* _YOUR TASK_
From the data that follows, print exactly the lines starting at the one containing "2006 Acts, ch 1017, §14, 42, 43;" and ending at the one containing "26.16 Prequalification requirements"; include both of them and nothing more.

* _DATA SUPPLIED_
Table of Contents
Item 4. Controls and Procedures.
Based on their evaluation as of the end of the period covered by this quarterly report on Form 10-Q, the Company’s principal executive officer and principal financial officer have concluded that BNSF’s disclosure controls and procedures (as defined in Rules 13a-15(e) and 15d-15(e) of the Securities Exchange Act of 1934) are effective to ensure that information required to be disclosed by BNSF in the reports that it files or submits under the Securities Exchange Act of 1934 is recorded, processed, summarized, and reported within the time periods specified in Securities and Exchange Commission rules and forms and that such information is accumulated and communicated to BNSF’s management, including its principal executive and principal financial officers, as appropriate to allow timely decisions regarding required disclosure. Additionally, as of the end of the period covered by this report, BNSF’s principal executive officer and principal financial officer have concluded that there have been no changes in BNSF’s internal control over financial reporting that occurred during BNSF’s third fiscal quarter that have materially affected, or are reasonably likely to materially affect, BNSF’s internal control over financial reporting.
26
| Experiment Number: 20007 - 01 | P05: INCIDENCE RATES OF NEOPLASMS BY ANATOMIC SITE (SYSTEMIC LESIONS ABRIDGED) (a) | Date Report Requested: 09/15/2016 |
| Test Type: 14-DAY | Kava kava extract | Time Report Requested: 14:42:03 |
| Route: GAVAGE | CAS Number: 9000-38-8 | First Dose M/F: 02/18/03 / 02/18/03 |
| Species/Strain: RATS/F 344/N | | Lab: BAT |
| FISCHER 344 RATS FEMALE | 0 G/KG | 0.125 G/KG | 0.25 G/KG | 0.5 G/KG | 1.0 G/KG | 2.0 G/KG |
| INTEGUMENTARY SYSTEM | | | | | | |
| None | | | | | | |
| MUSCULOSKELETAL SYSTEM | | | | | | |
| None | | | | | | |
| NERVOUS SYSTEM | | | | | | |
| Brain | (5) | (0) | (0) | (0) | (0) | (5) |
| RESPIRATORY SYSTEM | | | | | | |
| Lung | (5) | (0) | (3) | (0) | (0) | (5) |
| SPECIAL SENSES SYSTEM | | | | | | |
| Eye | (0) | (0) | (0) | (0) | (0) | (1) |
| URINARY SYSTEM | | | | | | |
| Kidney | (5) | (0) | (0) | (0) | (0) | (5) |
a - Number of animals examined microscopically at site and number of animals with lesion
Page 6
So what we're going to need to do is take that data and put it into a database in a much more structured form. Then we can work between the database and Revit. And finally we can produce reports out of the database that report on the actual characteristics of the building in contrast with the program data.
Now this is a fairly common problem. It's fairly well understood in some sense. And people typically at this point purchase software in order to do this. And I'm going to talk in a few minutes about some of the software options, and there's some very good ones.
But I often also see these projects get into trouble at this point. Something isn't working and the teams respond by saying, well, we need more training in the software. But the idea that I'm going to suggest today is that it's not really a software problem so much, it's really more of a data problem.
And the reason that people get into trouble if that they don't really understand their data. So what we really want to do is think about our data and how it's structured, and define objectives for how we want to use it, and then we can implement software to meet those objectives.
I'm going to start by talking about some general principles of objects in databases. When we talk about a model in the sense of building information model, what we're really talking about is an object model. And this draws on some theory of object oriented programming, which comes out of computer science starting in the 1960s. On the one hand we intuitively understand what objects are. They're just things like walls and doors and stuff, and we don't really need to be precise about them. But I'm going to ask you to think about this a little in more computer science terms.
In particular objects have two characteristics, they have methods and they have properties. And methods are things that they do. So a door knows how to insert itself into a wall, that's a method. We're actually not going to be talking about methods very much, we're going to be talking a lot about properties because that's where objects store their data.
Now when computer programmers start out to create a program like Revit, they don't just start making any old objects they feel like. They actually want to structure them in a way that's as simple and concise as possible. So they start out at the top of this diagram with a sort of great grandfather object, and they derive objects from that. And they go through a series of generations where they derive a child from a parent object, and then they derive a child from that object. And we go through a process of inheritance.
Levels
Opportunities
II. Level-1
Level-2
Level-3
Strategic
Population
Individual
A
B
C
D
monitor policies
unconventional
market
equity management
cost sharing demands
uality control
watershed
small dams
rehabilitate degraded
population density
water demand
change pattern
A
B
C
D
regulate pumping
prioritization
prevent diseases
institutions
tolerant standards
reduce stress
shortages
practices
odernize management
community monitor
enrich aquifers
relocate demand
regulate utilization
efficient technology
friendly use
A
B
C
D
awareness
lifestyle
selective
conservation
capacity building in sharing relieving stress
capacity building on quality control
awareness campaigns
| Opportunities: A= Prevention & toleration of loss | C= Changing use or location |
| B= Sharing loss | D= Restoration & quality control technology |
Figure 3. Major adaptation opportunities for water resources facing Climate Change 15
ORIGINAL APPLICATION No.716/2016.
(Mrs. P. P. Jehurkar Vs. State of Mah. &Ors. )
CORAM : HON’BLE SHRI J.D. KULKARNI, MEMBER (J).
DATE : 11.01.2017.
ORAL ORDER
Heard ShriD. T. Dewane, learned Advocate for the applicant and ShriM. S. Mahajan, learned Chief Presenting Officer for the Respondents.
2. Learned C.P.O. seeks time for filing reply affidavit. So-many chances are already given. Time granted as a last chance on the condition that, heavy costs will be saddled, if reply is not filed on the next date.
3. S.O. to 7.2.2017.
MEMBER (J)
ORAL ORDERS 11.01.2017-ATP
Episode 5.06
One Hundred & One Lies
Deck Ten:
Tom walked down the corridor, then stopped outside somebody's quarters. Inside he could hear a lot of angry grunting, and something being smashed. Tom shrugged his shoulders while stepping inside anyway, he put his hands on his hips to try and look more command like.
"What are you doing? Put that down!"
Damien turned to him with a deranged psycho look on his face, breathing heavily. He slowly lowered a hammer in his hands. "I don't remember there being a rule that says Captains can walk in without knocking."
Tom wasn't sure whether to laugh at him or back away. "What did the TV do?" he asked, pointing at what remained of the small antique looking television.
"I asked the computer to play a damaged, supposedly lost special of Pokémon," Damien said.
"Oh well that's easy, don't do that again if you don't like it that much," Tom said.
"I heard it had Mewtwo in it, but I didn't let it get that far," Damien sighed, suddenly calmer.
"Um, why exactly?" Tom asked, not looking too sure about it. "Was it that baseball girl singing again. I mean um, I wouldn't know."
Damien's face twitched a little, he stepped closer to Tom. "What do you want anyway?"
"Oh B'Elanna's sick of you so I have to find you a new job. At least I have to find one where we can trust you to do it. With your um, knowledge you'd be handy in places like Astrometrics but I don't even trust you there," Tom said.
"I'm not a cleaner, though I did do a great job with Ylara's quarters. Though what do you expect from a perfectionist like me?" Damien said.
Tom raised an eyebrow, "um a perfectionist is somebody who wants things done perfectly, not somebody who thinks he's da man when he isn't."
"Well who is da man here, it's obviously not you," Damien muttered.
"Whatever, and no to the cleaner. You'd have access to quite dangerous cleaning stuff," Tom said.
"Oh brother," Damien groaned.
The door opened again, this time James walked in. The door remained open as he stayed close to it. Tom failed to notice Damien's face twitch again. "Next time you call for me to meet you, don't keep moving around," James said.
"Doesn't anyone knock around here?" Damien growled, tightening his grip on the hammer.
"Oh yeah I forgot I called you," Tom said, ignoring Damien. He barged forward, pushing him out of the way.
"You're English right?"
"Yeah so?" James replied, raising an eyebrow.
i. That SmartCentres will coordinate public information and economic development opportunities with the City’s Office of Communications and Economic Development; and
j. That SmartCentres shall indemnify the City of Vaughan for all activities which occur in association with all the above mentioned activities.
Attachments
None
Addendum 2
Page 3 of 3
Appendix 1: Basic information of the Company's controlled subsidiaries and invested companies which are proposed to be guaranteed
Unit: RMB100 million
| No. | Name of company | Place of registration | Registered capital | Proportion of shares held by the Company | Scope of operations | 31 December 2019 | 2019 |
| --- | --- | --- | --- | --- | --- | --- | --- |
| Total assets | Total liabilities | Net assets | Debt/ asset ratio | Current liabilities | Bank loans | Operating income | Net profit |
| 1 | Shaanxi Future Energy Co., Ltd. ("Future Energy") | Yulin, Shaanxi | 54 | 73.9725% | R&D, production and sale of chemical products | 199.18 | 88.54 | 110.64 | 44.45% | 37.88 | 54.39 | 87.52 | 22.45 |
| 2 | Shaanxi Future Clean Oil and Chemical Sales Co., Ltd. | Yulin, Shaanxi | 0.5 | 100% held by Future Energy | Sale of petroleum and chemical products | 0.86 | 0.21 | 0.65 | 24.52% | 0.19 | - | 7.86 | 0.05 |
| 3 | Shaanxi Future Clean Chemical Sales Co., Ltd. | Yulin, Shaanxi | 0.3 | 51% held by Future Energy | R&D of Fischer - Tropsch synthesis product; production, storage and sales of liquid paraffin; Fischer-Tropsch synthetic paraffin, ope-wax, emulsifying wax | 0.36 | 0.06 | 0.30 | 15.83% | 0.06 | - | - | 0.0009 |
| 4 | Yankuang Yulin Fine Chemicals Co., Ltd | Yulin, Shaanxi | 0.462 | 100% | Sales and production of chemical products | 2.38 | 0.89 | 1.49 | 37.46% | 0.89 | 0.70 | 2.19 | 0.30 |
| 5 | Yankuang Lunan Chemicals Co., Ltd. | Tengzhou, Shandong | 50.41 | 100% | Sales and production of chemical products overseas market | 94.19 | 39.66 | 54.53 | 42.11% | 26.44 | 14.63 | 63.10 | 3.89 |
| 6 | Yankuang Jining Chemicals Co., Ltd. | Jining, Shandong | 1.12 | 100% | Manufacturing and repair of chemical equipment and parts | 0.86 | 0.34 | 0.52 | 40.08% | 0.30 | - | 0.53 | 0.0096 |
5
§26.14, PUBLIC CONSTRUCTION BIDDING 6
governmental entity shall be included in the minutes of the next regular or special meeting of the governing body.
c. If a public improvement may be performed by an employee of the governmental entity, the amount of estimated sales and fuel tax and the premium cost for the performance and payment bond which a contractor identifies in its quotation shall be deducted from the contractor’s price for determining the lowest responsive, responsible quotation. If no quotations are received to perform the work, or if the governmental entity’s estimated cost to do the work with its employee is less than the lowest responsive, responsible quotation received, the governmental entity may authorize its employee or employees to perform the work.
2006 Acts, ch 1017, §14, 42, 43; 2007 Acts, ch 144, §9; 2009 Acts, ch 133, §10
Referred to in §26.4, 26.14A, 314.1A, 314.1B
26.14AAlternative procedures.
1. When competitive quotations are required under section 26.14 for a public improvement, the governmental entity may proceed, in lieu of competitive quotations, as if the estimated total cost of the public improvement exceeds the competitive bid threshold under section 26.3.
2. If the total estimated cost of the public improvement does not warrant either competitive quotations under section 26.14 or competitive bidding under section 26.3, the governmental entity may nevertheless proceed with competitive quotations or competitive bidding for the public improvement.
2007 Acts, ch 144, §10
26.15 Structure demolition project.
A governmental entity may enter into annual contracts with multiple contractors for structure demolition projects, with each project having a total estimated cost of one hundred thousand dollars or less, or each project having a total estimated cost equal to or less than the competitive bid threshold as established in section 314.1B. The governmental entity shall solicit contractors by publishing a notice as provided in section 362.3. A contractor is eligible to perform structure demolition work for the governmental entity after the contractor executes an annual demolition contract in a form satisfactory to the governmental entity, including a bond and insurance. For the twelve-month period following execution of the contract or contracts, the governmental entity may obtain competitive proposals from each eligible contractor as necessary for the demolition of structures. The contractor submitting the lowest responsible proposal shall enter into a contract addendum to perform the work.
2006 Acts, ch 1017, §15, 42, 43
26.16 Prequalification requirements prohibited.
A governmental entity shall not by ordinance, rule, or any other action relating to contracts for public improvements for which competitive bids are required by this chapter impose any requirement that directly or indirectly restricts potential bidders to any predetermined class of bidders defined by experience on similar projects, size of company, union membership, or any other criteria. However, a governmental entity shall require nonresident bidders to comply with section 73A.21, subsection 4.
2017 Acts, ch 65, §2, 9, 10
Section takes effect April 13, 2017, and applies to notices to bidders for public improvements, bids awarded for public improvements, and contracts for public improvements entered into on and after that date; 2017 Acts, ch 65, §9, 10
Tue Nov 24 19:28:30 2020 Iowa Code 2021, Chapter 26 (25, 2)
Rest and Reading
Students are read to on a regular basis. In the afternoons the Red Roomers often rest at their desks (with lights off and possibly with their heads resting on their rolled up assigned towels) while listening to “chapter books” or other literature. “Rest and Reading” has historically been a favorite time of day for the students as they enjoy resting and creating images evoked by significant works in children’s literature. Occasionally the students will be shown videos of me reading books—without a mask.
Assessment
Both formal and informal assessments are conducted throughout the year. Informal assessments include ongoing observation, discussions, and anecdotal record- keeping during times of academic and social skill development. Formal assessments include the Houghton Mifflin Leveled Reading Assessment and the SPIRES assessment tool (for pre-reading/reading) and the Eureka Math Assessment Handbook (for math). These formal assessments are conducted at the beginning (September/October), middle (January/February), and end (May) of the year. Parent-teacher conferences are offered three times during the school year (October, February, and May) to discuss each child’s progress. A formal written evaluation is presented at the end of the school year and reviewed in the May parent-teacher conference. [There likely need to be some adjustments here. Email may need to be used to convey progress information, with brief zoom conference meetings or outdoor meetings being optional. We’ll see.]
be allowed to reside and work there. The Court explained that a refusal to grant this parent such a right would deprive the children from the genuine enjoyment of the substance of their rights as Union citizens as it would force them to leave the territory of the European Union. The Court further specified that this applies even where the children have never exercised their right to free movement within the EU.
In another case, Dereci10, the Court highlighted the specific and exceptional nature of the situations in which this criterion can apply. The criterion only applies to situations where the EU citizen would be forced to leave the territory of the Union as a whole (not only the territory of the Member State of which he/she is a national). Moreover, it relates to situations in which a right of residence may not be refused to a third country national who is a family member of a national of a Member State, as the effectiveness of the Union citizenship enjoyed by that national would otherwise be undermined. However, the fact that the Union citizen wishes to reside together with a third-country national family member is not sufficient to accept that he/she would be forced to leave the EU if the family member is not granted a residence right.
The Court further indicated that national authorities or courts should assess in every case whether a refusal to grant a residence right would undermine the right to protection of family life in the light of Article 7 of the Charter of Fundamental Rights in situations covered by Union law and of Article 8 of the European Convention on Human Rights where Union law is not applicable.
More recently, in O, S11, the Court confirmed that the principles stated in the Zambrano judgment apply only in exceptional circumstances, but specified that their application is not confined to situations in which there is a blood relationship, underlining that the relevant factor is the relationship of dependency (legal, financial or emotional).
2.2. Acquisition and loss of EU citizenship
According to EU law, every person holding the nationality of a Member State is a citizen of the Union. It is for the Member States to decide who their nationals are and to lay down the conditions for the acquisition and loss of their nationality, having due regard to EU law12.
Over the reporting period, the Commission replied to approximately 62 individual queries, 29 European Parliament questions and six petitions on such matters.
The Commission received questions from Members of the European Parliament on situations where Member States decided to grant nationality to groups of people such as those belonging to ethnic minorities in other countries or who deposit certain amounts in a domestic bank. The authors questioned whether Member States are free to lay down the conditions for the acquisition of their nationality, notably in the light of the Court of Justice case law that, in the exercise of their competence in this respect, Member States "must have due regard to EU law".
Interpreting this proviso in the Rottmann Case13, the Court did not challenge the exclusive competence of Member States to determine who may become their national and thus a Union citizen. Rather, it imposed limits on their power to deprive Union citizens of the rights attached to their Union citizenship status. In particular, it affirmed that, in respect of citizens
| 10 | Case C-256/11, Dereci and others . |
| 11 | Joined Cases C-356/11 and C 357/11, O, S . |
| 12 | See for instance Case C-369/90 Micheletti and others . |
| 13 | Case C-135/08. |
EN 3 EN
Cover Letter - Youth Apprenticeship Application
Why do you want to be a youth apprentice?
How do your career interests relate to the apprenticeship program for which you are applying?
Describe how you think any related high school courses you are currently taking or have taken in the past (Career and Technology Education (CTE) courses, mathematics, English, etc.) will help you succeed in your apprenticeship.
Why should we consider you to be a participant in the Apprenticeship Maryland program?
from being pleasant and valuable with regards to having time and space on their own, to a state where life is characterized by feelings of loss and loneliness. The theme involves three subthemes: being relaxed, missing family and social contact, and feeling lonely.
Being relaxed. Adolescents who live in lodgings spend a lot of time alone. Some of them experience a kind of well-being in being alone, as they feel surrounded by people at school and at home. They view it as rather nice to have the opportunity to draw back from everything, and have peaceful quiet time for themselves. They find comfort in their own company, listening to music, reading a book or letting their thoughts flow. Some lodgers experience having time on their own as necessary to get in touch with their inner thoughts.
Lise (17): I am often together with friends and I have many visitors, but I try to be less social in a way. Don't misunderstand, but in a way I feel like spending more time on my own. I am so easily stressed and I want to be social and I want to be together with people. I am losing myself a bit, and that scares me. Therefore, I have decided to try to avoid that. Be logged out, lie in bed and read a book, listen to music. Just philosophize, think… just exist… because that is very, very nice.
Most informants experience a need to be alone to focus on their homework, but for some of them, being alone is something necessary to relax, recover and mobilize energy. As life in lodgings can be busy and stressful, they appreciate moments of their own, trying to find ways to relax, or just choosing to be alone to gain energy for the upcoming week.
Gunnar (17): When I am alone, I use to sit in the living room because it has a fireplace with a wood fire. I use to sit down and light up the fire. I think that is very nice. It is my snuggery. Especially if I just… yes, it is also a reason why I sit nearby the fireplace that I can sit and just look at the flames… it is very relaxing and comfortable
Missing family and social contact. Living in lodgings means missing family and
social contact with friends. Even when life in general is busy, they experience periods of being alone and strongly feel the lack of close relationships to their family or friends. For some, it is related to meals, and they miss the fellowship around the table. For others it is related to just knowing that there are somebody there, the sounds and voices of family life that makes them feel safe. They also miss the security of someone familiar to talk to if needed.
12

* _YOUR SOLUTION_
2006 Acts, ch 1017, §14, 42, 43; 2007 Acts, ch 144, §9; 2009 Acts, ch 133, §10
Referred to in §26.4, 26.14A, 314.1A, 314.1B
26.14AAlternative procedures.
1. When competitive quotations are required under section 26.14 for a public improvement, the governmental entity may proceed, in lieu of competitive quotations, as if the estimated total cost of the public improvement exceeds the competitive bid threshold under section 26.3.
2. If the total estimated cost of the public improvement does not warrant either competitive quotations under section 26.14 or competitive bidding under section 26.3, the governmental entity may nevertheless proceed with competitive quotations or competitive bidding for the public improvement.
2007 Acts, ch 144, §10
26.15 Structure demolition project.
A governmental entity may enter into annual contracts with multiple contractors for structure demolition projects, with each project having a total estimated cost of one hundred thousand dollars or less, or each project having a total estimated cost equal to or less than the competitive bid threshold as established in section 314.1B. The governmental entity shall solicit contractors by publishing a notice as provided in section 362.3. A contractor is eligible to perform structure demolition work for the governmental entity after the contractor executes an annual demolition contract in a form satisfactory to the governmental entity, including a bond and insurance. For the twelve-month period following execution of the contract or contracts, the governmental entity may obtain competitive proposals from each eligible contractor as necessary for the demolition of structures. The contractor submitting the lowest responsible proposal shall enter into a contract addendum to perform the work.
2006 Acts, ch 1017, §15, 42, 43
26.16 Prequalification requirements prohibited.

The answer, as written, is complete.